Para comemorar o Dia do Churrasco, aprenda do início ao fim os segredos para um bom churrasco
No dia 24 de Abril, é comemorado o Dia do Churrasco.
Para os brasileiros, não é só uma refeição, mas uma verdadeira reunião de
lazer. Seja para um almoço de domingo, aniversário ou para as famosas
“resenhas”, a carne na grelha é sempre a melhor opção. Esse costume é tão
enraizado na nossa cultura, que o churrasco gaúcho foi considerado cultura
imaterial do Brasil, conforme dito pelo portal Globo Rural. Apesar de parecer
simples e comum, um bom churrasco exige conhecimento, da escolha dos
ingredientes ao ponto ideal de cada corte.

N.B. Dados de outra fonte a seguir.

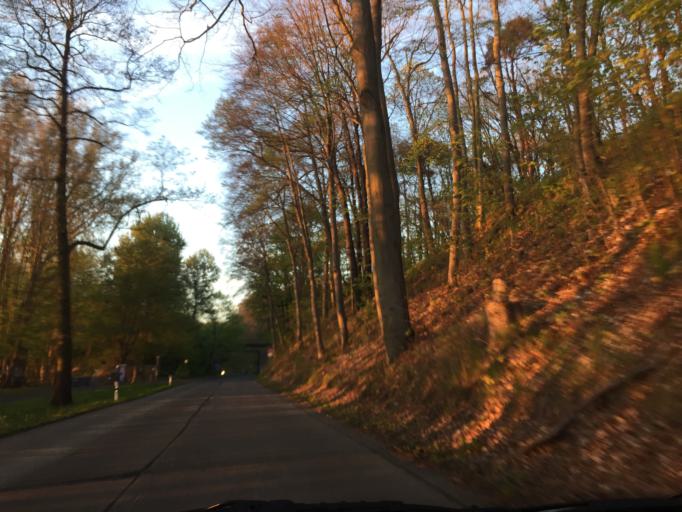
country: DE
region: Brandenburg
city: Michendorf
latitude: 52.3625
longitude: 13.0271
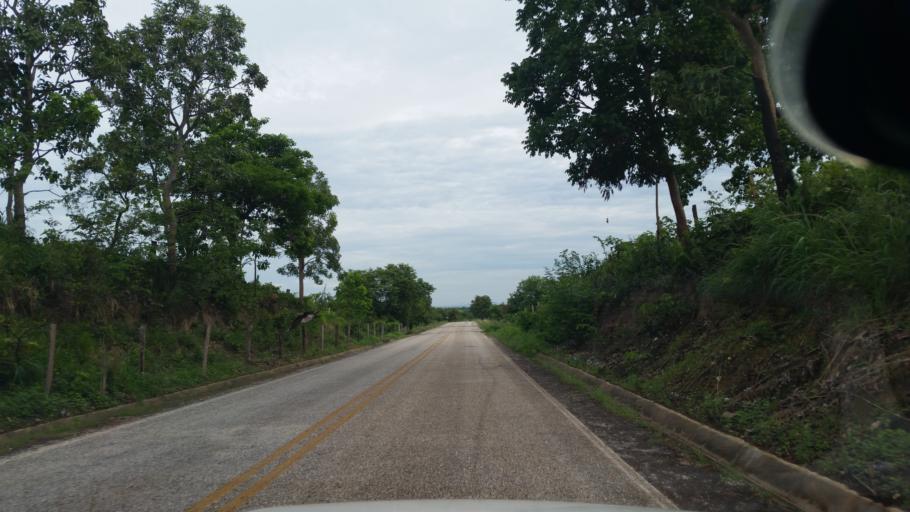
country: BR
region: Goias
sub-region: Uruacu
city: Uruacu
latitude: -14.0163
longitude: -49.1682
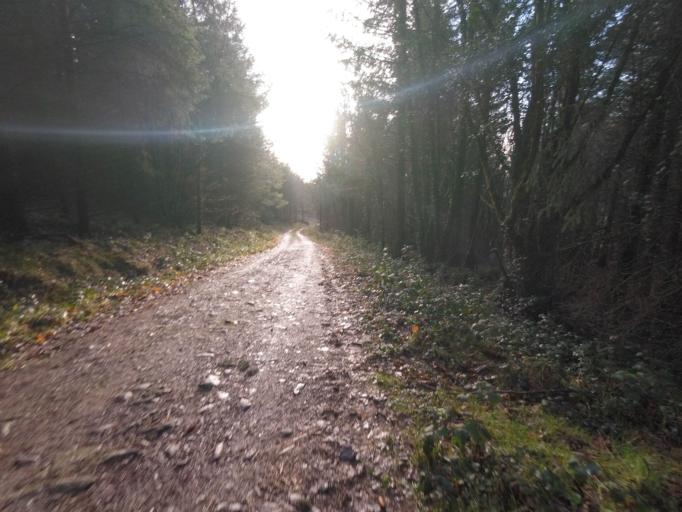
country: IE
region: Munster
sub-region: Waterford
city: Portlaw
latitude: 52.3144
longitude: -7.3477
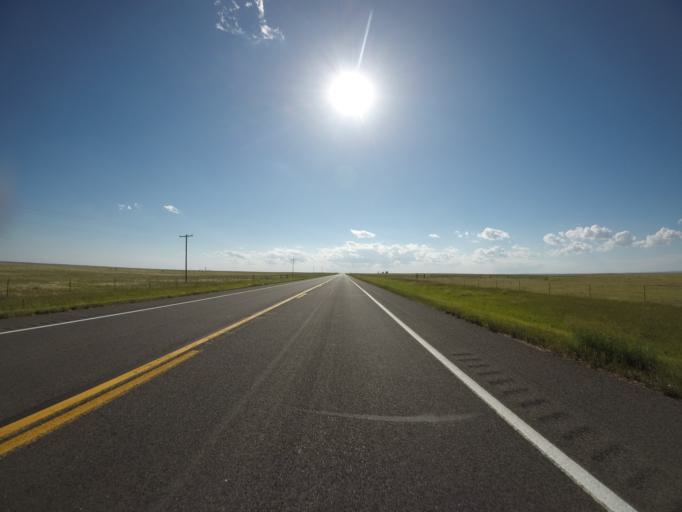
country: US
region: Colorado
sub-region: Morgan County
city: Brush
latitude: 40.6102
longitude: -103.6473
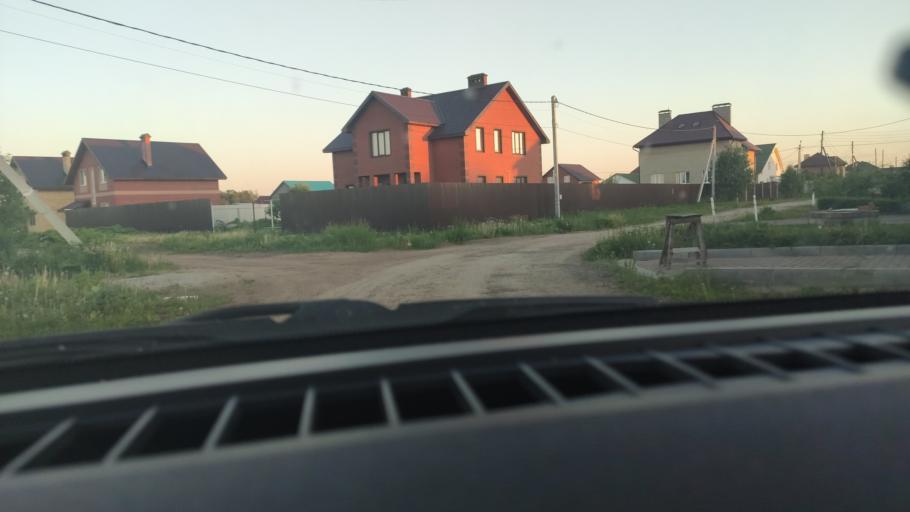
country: RU
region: Perm
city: Kultayevo
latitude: 57.9017
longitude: 55.9721
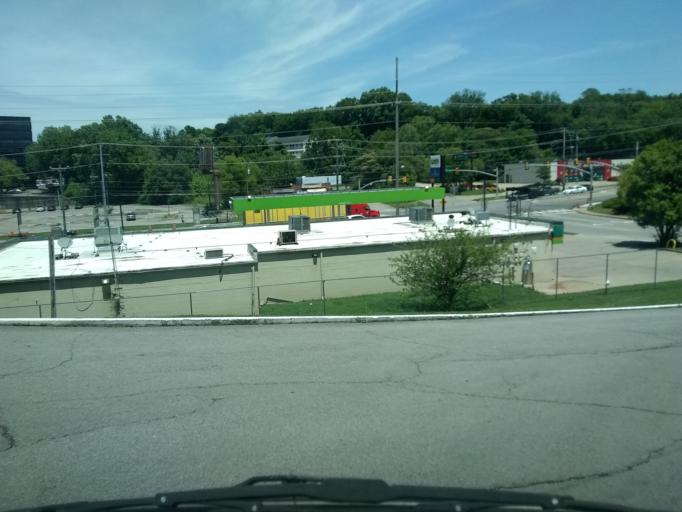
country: US
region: Tennessee
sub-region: Davidson County
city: Oak Hill
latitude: 36.1204
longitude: -86.7048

Tudo começa com a escolha da churrasqueira (ou improvisar uma). Não é preciso ter uma churrasqueira de alvenaria ou equipamento profissional para fazer um bom churrasco. Modelos portáteis, elétricos ou até mesmo uma grelha sobre tijolos podem dar conta do recado, desde que haja cuidado com a segurança e controle do calor. “O importante é garantir uma base estável e usar carvão de boa qualidade. A grelha deve estar a cerca de 30 cm da brasa, com calor forte, mas sem labaredas”, orienta Eliane Londrina, professora e especialista em churrasco do Instituto Gourmet.

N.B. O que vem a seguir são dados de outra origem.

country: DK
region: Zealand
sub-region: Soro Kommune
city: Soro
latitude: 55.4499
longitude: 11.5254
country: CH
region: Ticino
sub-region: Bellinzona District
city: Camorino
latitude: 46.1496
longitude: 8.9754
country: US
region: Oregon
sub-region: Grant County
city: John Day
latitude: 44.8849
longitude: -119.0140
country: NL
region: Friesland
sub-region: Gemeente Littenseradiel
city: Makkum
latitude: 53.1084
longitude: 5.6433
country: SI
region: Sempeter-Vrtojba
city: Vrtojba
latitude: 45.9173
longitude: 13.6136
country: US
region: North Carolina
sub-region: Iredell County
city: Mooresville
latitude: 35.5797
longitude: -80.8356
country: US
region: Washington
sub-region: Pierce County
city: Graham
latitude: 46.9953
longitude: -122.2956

Acender a churrasqueira pode parecer simples, mas muitos churrascos começam a
dar errado justamente nessa etapa. A recomendação é usar acendedores próprios
(sólidos ou líquidos) e evitar produtos como álcool ou gasolina, que são
perigosos e comprometem o sabor da carne. A professora indica que a melhor
brasa é aquela uniforme, sem chamas altas, formada depois de 30 a 40 minutos do
acendimento.
Vamos para a famigerada escolha das carnes? Temido
por muitos, esse é um dos momentos principais para garantir uma carne suculenta
no prato ao final do processo. Cortes como fraldinha, picanha, contrafilé e
costela são clássicos, cada um com seu sabor e tempo ideal de preparo. “Ao
escolher a peça de carne, verifique o marmoreio, que são aquelas ‘linhas
brancas’ na carne. Elas são um grande indicativo de maciez e sabor”, explica
Eliane. Evitar carnes com cor esbranquiçada ou odor forte também é fundamental.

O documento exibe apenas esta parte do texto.